# Upcoming economic releases/key events for the markets



## Timmy (18 June 2012)

Starting this thread for alerts and discussion of upcoming key economic data and key market-related events. Let's see if there is any interest.

For example, we've just seen the results of the Greek elections. These elections were a key focus of the markets, helping to create great trading opportunities in the preceding days and weeks (and now, in following days).

What other key events and data are coming up that will help create opportunities? 
Any ideas, post them up please. 
Try to keep the thread focused and relevant to traders & trading opportunities.

I'll get the ball rolling with the G20 meetings happening right now.

There is an FOMC meeting on June 19 and 20, with the statement due at 12.30pm NY time on the 20th, and Bernanke's press conference a couple of hours later at 2.15pm.
JOLTS data is due to be released at 10am on the 19th - this data is a key point for the Fed but given its release on the day of the meeting I don't know how relevant this will be for this FOMC meeting? 
What will be the developments re further QE (if any)?
Have markets built in expectations for more QE already? Or not?

Also on the 20th is the HSBC Flash Manuf. PMI for China (12.30pm Sydney time). More info for a data-hungry market.

And there are plenty more key releases due this week (and a plethora of minor releases of course).

If there is any interest a similar thread could be started more relevant specifically to the Australian market.


----------



## sinner (18 June 2012)

*Re: Upcoming economic releases / key events for the markets*

Hey Timmy,

I use the forexfactory event calendar, it's pretty good! They show all the historical results for data releases, you can get a generic intepretation, etc etc. Can filter by currency, impact, etc. 
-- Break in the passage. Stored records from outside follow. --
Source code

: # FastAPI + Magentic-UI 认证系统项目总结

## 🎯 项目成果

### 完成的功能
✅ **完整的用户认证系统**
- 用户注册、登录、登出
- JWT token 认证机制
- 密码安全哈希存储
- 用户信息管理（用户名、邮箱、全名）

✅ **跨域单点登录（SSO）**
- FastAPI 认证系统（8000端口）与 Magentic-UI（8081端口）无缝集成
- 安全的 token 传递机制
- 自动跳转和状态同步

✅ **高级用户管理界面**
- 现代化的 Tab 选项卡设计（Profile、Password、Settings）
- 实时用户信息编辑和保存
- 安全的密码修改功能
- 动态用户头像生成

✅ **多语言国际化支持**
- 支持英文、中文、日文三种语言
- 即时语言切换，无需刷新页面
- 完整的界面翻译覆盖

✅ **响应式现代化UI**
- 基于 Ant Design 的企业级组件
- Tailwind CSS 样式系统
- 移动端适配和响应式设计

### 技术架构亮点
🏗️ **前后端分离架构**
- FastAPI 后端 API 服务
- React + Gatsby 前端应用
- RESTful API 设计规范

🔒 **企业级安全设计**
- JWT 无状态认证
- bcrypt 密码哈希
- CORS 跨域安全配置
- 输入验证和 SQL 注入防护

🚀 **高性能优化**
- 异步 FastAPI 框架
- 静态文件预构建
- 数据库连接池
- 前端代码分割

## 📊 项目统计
Here is the AUD specific data for this week in Melbourne time/date.


----------



## Timmy (18 June 2012)

*Re: Upcoming economic releases / key events for the markets*

Nice! Thanks Sinner.

I hadn't noticed that filter function on the Forex Factory calendar - much appreciated.


----------



## Timmy (19 June 2012)

US Housing starts (May) 708k, vs consensus of 720k

Permits 780k vs expected of 728k
Permits highest since Sept 2008

Mkt reaction is a resounding "meh".

Something for everyone in those figures.

FOMC result tomorrow (June 20 in the US).
Most recent Hilsenrath article (inside info) indicative of nothing significant to be announced.
Thoughts?


----------



## Timmy (21 June 2012)

FOMC - nufink much.

"The Fed lowered its expectations for economic growth and all I got was this lousy T-shirt" (well, an extension to Twist, not much more than the T-shirt). 

S&P dips only a little then closes near its highs, ES 5 pts off its ... Hmm.  
Not a bad response. Looks something like the Fed didn't throw a party but everyone is coming anyways. Maybe. Hmmm.

Whats next on the block for key market events?


----------



## Timmy (24 July 2012)

> Q3 FY12 Earnings Release
> 
> Apple plans to conduct a conference call to discuss financial results of its third fiscal quarter on Tuesday, July 24, 2012 at 2:00 p.m. PT.




http://investor.apple.com/


----------



## Timmy (25 July 2012)

I've jjust been told AAPL's earning number even though its not due 'til 4.30pm ET.
Pfft.
LOL pretty sure its B/S (I'm working on that assumption). Actually, certain its B/S.


----------



## CanOz (25 July 2012)

Timmy said:


> I've jjust been told AAPL's earning number even though its not due 'til 4.30pm ET.
> Pfft.
> LOL pretty sure its B/S (I'm working on that assumption). Actually, certain its B/S.




LOL, Twitter?


----------



## Timmy (25 July 2012)

CanOz said:


> LOL, Twitter?




Think it was the friend of a friend of a friend of a friend of a guy who used to deliver pizza to Steve Job's house. 
Something like that.

Geez - some people have no discernment.  
Or too much listening to book-talkers.


----------



## Timmy (27 July 2012)

From the "You already know this already, already" Department (But your welcome, anyway):

US Q2 2012 *Advance *GDP released tonight 
Also some extra info being released with this ("What????" ... questions welcome) that should add to volatility.

July 31 and Aug 1 FOMC also a biggie coming up.


----------